● **Exercise**:
Look through the material below and copy exactly the lines from the line with "17: (263, 84, 0.89)" to the line with "52: (261, 115, 0.87)", those two lines included.
[Start of Attachment]
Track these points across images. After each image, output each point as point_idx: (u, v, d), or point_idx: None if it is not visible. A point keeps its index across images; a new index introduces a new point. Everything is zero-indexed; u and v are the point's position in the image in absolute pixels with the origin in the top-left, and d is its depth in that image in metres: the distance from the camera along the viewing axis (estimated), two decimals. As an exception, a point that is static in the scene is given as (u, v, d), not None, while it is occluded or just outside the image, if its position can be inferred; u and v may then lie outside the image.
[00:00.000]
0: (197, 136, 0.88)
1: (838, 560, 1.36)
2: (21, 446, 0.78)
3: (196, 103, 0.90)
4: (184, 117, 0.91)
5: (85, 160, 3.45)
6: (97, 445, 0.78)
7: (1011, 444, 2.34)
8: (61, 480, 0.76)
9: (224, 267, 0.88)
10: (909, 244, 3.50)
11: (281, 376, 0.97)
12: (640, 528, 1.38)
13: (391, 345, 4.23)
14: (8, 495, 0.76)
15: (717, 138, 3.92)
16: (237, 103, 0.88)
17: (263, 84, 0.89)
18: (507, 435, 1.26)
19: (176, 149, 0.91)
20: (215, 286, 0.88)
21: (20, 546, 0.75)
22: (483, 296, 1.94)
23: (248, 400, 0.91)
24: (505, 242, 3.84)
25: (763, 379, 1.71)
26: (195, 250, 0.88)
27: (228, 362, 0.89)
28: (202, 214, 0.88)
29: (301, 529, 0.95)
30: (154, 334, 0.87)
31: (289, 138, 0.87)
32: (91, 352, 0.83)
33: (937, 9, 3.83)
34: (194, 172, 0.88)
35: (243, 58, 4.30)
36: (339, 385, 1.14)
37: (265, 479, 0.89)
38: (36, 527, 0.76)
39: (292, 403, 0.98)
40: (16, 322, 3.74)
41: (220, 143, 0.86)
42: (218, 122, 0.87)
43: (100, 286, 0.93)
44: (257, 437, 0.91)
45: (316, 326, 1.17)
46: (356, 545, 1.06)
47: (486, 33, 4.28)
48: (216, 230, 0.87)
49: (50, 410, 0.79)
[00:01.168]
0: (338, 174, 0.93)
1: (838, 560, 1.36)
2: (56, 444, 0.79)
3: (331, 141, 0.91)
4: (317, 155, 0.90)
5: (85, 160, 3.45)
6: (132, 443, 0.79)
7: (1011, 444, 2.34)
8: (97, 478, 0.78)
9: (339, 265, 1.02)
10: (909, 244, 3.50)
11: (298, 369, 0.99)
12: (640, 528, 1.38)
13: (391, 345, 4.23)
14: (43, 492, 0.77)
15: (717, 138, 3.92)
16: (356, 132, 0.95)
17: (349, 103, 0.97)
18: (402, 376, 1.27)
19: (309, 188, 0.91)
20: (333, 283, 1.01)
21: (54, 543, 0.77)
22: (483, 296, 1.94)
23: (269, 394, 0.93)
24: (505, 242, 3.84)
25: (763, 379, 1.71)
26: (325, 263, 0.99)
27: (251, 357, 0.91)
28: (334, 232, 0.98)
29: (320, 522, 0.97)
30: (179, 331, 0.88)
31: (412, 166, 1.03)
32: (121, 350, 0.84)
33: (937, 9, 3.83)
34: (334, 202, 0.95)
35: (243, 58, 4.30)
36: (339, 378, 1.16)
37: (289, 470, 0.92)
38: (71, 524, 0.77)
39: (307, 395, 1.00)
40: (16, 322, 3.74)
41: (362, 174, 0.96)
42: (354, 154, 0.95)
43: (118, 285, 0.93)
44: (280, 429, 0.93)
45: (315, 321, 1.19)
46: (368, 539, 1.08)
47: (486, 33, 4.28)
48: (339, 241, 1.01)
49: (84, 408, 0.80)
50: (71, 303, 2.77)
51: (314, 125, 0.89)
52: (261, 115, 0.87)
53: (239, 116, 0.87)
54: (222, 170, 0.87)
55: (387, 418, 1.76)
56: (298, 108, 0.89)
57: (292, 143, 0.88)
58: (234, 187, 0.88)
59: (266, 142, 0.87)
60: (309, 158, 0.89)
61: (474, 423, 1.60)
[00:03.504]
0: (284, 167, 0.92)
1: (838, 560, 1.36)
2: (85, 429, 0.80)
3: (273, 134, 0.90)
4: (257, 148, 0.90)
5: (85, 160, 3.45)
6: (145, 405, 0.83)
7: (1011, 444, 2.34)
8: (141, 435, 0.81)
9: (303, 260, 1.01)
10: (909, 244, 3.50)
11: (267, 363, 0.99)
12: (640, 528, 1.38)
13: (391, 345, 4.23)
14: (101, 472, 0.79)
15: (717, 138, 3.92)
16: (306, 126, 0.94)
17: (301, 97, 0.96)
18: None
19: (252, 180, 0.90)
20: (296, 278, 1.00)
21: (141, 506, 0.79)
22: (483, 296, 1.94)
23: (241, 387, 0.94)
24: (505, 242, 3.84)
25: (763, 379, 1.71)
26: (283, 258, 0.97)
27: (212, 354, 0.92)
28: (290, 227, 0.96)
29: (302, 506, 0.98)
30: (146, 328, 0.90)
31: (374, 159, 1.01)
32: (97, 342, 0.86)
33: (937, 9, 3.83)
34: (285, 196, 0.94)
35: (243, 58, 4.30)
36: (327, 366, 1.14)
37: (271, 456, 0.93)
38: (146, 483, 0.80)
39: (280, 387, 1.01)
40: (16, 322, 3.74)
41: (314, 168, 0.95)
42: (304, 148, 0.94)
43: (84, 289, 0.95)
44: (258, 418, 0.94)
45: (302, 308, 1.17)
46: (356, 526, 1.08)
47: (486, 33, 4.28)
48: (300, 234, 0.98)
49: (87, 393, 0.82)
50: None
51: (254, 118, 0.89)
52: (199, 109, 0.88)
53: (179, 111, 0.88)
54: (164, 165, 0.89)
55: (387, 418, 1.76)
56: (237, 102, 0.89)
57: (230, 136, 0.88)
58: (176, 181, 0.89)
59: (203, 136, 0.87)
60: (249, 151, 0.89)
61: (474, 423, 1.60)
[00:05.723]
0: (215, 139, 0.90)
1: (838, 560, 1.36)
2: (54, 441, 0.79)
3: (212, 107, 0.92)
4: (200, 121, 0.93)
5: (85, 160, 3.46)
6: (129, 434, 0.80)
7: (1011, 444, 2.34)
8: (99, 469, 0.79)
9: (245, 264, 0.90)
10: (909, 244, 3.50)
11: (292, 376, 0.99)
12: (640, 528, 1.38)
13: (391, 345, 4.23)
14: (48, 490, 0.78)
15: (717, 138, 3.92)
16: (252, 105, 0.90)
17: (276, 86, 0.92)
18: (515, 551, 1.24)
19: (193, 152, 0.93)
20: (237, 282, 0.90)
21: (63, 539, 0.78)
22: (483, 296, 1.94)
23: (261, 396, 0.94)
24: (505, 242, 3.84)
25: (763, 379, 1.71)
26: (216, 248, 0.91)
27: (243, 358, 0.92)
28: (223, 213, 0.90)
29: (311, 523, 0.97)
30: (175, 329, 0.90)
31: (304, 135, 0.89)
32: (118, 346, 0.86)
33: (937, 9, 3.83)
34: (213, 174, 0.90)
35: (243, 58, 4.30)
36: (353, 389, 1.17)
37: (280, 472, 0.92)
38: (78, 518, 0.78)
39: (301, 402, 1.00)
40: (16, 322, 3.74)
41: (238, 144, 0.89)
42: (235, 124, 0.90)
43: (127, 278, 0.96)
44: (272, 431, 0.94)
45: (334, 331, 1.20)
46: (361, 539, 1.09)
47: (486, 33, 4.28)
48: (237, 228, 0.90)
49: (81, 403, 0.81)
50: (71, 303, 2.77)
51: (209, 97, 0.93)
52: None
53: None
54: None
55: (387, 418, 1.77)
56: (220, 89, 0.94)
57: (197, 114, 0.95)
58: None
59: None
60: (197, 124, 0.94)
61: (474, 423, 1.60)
[End of Attachment]
● **Reply to the task**:
17: (263, 84, 0.89)
18: (507, 435, 1.26)
19: (176, 149, 0.91)
20: (215, 286, 0.88)
21: (20, 546, 0.75)
22: (483, 296, 1.94)
23: (248, 400, 0.91)
24: (505, 242, 3.84)
25: (763, 379, 1.71)
26: (195, 250, 0.88)
27: (228, 362, 0.89)
28: (202, 214, 0.88)
29: (301, 529, 0.95)
30: (154, 334, 0.87)
31: (289, 138, 0.87)
32: (91, 352, 0.83)
33: (937, 9, 3.83)
34: (194, 172, 0.88)
35: (243, 58, 4.30)
36: (339, 385, 1.14)
37: (265, 479, 0.89)
38: (36, 527, 0.76)
39: (292, 403, 0.98)
40: (16, 322, 3.74)
41: (220, 143, 0.86)
42: (218, 122, 0.87)
43: (100, 286, 0.93)
44: (257, 437, 0.91)
45: (316, 326, 1.17)
46: (356, 545, 1.06)
47: (486, 33, 4.28)
48: (216, 230, 0.87)
49: (50, 410, 0.79)
[00:01.168]
0: (338, 174, 0.93)
1: (838, 560, 1.36)
2: (56, 444, 0.79)
3: (331, 141, 0.91)
4: (317, 155, 0.90)
5: (85, 160, 3.45)
6: (132, 443, 0.79)
7: (1011, 444, 2.34)
8: (97, 478, 0.78)
9: (339, 265, 1.02)
10: (909, 244, 3.50)
11: (298, 369, 0.99)
12: (640, 528, 1.38)
13: (391, 345, 4.23)
14: (43, 492, 0.77)
15: (717, 138, 3.92)
16: (356, 132, 0.95)
17: (349, 103, 0.97)
18: (402, 376, 1.27)
19: (309, 188, 0.91)
20: (333, 283, 1.01)
21: (54, 543, 0.77)
22: (483, 296, 1.94)
23: (269, 394, 0.93)
24: (505, 242, 3.84)
25: (763, 379, 1.71)
26: (325, 263, 0.99)
27: (251, 357, 0.91)
28: (334, 232, 0.98)
29: (320, 522, 0.97)
30: (179, 331, 0.88)
31: (412, 166, 1.03)
32: (121, 350, 0.84)
33: (937, 9, 3.83)
34: (334, 202, 0.95)
35: (243, 58, 4.30)
36: (339, 378, 1.16)
37: (289, 470, 0.92)
38: (71, 524, 0.77)
39: (307, 395, 1.00)
40: (16, 322, 3.74)
41: (362, 174, 0.96)
42: (354, 154, 0.95)
43: (118, 285, 0.93)
44: (280, 429, 0.93)
45: (315, 321, 1.19)
46: (368, 539, 1.08)
47: (486, 33, 4.28)
48: (339, 241, 1.01)
49: (84, 408, 0.80)
50: (71, 303, 2.77)
51: (314, 125, 0.89)
52: (261, 115, 0.87)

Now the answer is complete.